Poiché secondo l’OCSE il consumo globale di plastica è destinato a raddoppiare entro il 2060, “sono necessarie azioni politiche e industriali per ridurre gli impatti ambientali negativi della plastica, in particolare dei rifiuti di plastica”, scrivono Amadei, Manfredi e Venturelli. 

Il report individua diverse azioni prioritarie per rendere la filiera europea della plastica più sostenibile. In sintesi:

  • Migliorare raccolta e gestione dei rifiuti plastici:
    • Aumentare la quota di rifiuti raccolti separatamente (oggi solo il 41,5% del post-consumo)
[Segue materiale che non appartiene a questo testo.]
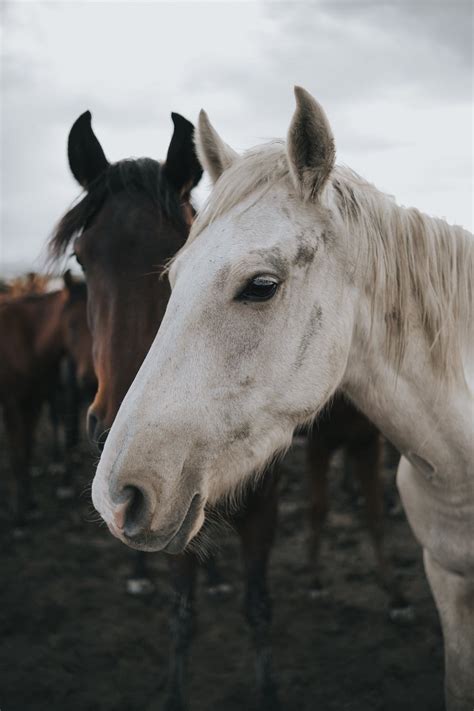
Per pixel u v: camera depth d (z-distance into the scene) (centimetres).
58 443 728
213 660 353
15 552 506
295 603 412
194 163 266
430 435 183
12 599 426
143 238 241
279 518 552
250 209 165
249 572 296
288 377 166
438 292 179
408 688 323
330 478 655
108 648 370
    • Ridurre i flussi ancora destinati a incenerimento (43,6%) e discarica (22,5%)
  • Potenziare il riciclo
    • Integrare riciclo chimico e meccanico: il riciclo chimico, oggi marginale, va sviluppato e combinato con quello meccanico per trattare poliolefine e plastiche complesse, afferma la ricerca
    • Migliorare l’efficienza dei processi di riciclo e la gestione dei residui
    • Promuovere alternative ai polimeri fossili. Incentivare l’uso di plastiche bio-based e compostabili
  • Rendere più circolare la filiera
    • Aumentare l’uso di plastiche riciclate nei nuovi prodotti (oggi meno del 10% dei riciclati rientra nel ciclo produttivo)
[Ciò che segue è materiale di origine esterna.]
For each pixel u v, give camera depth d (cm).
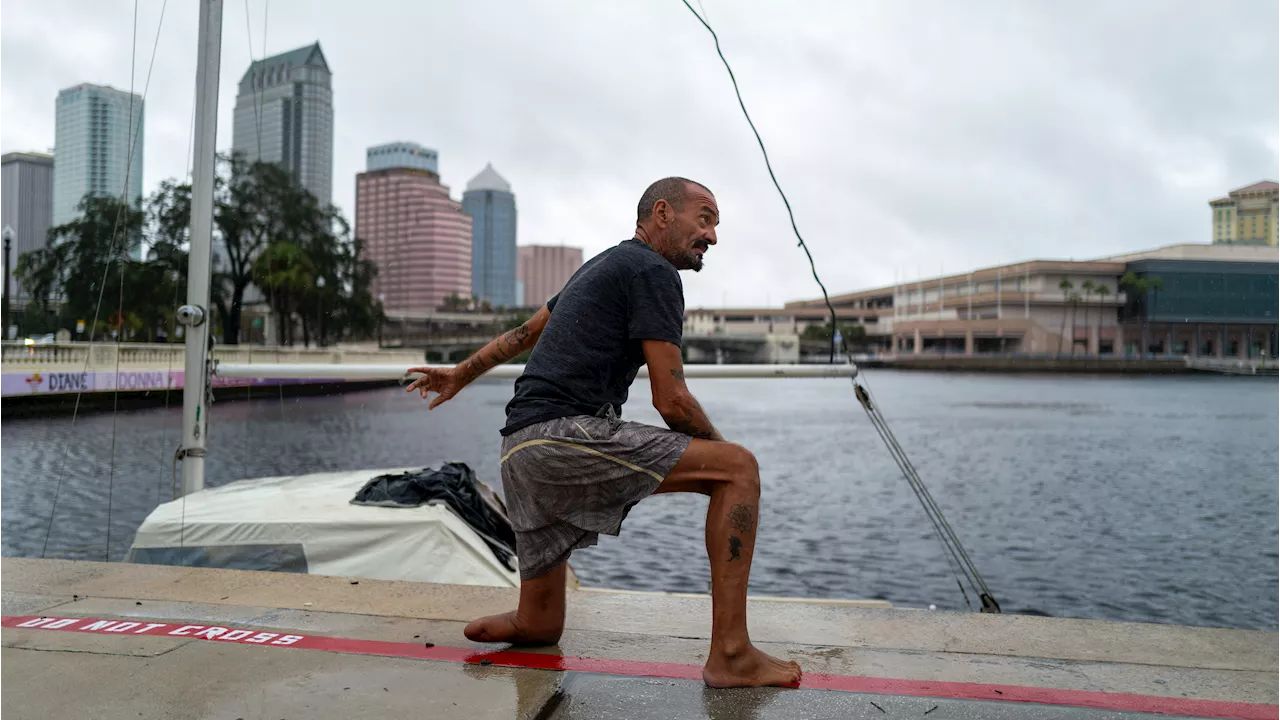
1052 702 214
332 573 461
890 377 12056
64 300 4062
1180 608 1055
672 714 205
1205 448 3009
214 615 287
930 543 1387
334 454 2269
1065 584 1155
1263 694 222
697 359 15512
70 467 1723
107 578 337
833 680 228
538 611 251
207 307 512
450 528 473
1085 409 5338
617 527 225
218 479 1680
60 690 217
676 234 237
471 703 210
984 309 14388
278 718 201
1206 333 11131
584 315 225
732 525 219
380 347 8775
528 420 226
    • Estendere la durata di vita dei prodotti e migliorare design e composizione (ad esempio riducendo l’uso di additivi problematici)
    • Considerare i rifiuti pre-consumo: è cruciale mappare quantità e destino di questi flussi, spesso trascurati ma rilevanti per la circolarità
  • Affrontare le perdite e la gestione scorretta dei rifiuti. Contrastare il littering, le perdite di microplastiche (es. dall’abrasione degli pneumatici e dal lavaggio dei tessili) e il mismanagement (8,6% dei rifiuti totali nel 2022)
  • Rafforzare la qualità e granularità dei dati
    • Migliorare il monitoraggio di flussi specifici (ad esempio. settori poco esplorati come sanità e pesca, rifiuti pre-consumo, commercio intra-UE)
    • Raccogliere informazioni più granulari per distinguere tra plastica primaria (vergine) e secondaria (riciclata) che entra nel mercato europeo
    • Più chiarezza su bio-based e compostabili: le definizioni e i dati disponibili sono ancora frammentari e poco coerenti, secondo gli autori dello studio, ostacolando così il monitoraggio dei flussi
    • Armonizzare la raccolta dati per supportare valutazioni realistiche e politiche mirate
    • Attenzione ai settori minori: anche comparti meno studiati possono contribuire ad aumentare i volumi di plastica riciclata e non vanno trascurati
    • Tracciare meglio i riciclati: occorre sapere non solo quanti materiali vengono riciclati, ma anche dove e come vengono riutilizzati.